[What you have to do] Lay out the entries below as a Markdown table with the columns "No." and "Line," one row per line with blank lines omitted. Begin at the line containing "order: Arecales" and end at the line containing "common name: Canary island date palm", both included.

[Dataset entries]

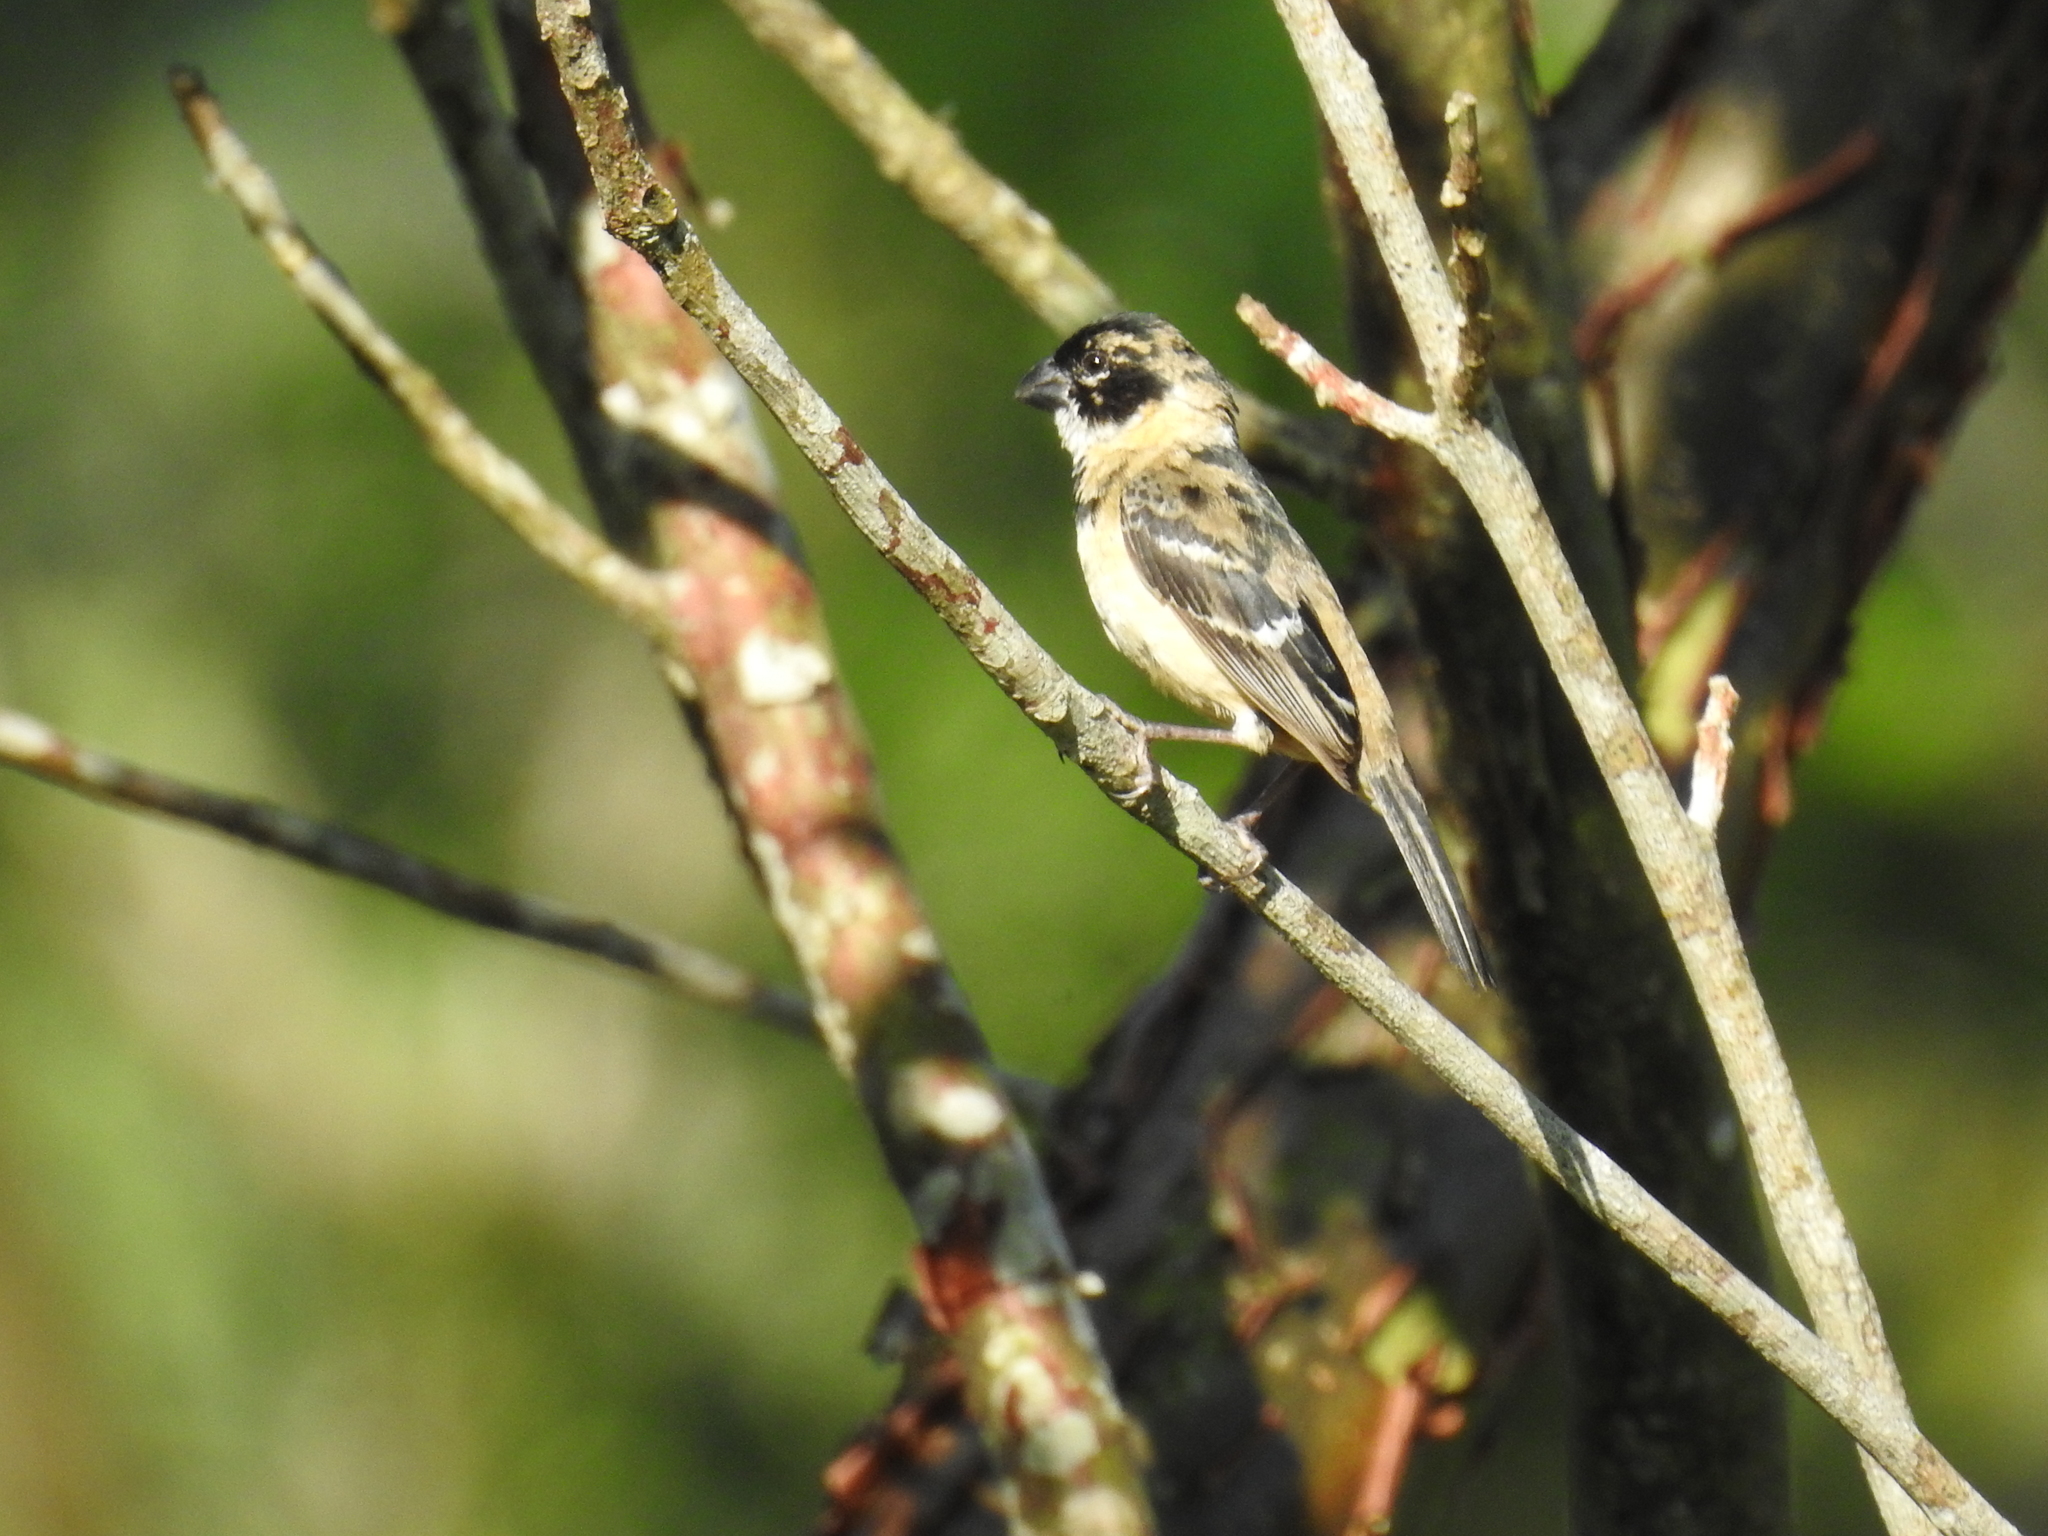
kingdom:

...

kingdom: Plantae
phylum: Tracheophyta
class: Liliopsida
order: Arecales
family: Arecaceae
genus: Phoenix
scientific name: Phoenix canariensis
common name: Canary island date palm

[Result]
| No. | Line |
|---|---|
| 1 | order: Arecales |
| 2 | family: Arecaceae |
| 3 | genus: Phoenix |
| 4 | scientific name: Phoenix canariensis |
| 5 | common name: Canary island date palm |